Directive: Can you give the lines again, from the line with "scientific name: Polites egeremet" up to and including the line with "genus: Cyanotis", substituting "vernacular name" for each "common name" and keeping everything else the same?

[Start Listing]

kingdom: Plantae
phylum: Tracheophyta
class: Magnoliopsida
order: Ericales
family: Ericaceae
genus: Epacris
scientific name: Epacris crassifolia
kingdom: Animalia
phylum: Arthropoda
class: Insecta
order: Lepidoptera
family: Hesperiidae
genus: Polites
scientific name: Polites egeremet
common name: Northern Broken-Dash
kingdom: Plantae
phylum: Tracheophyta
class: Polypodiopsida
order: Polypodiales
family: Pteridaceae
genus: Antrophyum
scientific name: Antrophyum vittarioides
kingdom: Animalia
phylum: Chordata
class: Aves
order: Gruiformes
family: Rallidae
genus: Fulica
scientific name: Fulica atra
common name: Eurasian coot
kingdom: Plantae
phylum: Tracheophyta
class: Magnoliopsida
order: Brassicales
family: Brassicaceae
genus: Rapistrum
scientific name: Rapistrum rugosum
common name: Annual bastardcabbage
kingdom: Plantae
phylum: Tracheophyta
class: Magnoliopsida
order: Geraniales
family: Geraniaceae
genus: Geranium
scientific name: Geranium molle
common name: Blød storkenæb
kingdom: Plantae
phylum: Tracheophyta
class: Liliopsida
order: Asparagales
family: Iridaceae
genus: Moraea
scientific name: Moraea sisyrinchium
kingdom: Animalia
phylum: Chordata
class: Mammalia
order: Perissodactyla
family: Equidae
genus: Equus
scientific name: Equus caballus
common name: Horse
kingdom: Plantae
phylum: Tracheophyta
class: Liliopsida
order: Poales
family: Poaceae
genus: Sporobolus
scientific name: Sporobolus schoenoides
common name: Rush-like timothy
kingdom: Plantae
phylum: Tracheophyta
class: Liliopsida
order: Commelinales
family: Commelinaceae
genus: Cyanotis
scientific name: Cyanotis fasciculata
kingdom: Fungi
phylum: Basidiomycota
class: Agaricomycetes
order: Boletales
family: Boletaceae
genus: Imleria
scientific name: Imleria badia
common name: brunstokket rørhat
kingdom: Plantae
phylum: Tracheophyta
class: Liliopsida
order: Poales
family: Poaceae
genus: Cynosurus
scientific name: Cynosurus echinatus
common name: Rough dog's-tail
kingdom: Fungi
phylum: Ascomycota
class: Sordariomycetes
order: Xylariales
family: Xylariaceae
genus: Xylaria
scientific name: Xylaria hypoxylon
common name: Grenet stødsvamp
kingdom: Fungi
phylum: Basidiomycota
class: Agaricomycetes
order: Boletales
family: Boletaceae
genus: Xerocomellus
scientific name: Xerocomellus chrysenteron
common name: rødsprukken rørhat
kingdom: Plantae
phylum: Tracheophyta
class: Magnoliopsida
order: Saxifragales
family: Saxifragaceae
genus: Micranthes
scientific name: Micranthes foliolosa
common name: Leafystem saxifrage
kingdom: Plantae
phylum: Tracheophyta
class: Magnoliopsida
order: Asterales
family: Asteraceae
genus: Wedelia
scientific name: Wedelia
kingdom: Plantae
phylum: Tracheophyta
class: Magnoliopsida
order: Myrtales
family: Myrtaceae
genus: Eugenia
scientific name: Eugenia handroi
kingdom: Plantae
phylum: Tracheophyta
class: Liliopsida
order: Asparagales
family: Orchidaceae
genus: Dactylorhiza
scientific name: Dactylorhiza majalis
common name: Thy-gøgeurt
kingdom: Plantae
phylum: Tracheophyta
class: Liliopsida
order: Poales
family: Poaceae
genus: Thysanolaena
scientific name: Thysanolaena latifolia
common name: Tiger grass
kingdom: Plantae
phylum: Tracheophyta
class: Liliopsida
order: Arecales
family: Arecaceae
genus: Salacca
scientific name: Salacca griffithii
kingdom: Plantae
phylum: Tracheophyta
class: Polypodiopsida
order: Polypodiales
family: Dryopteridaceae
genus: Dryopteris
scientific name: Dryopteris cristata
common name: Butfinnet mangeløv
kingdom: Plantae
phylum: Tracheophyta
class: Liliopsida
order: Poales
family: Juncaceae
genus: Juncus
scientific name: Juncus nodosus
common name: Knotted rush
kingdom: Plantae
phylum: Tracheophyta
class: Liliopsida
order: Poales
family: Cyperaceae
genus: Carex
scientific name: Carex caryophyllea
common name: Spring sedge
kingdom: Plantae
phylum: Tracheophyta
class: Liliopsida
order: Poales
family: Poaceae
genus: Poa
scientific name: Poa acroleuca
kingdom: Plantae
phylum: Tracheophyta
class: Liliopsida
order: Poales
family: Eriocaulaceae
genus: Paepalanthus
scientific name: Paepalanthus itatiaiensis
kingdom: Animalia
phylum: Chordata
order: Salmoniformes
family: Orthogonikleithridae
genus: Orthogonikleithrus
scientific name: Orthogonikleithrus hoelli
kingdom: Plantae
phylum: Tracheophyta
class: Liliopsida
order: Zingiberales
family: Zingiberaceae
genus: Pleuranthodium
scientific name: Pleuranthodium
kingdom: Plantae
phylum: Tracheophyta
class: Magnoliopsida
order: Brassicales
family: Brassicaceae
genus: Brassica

[End Listing]

Answer in full:
scientific name: Polites egeremet
vernacular name: Northern Broken-Dash
kingdom: Plantae
phylum: Tracheophyta
class: Polypodiopsida
order: Polypodiales
family: Pteridaceae
genus: Antrophyum
scientific name: Antrophyum vittarioides
kingdom: Animalia
phylum: Chordata
class: Aves
order: Gruiformes
family: Rallidae
genus: Fulica
scientific name: Fulica atra
vernacular name: Eurasian coot
kingdom: Plantae
phylum: Tracheophyta
class: Magnoliopsida
order: Brassicales
family: Brassicaceae
genus: Rapistrum
scientific name: Rapistrum rugosum
vernacular name: Annual bastardcabbage
kingdom: Plantae
phylum: Tracheophyta
class: Magnoliopsida
order: Geraniales
family: Geraniaceae
genus: Geranium
scientific name: Geranium molle
vernacular name: Blød storkenæb
kingdom: Plantae
phylum: Tracheophyta
class: Liliopsida
order: Asparagales
family: Iridaceae
genus: Moraea
scientific name: Moraea sisyrinchium
kingdom: Animalia
phylum: Chordata
class: Mammalia
order: Perissodactyla
family: Equidae
genus: Equus
scientific name: Equus caballus
vernacular name: Horse
kingdom: Plantae
phylum: Tracheophyta
class: Liliopsida
order: Poales
family: Poaceae
genus: Sporobolus
scientific name: Sporobolus schoenoides
vernacular name: Rush-like timothy
kingdom: Plantae
phylum: Tracheophyta
class: Liliopsida
order: Commelinales
family: Commelinaceae
genus: Cyanotis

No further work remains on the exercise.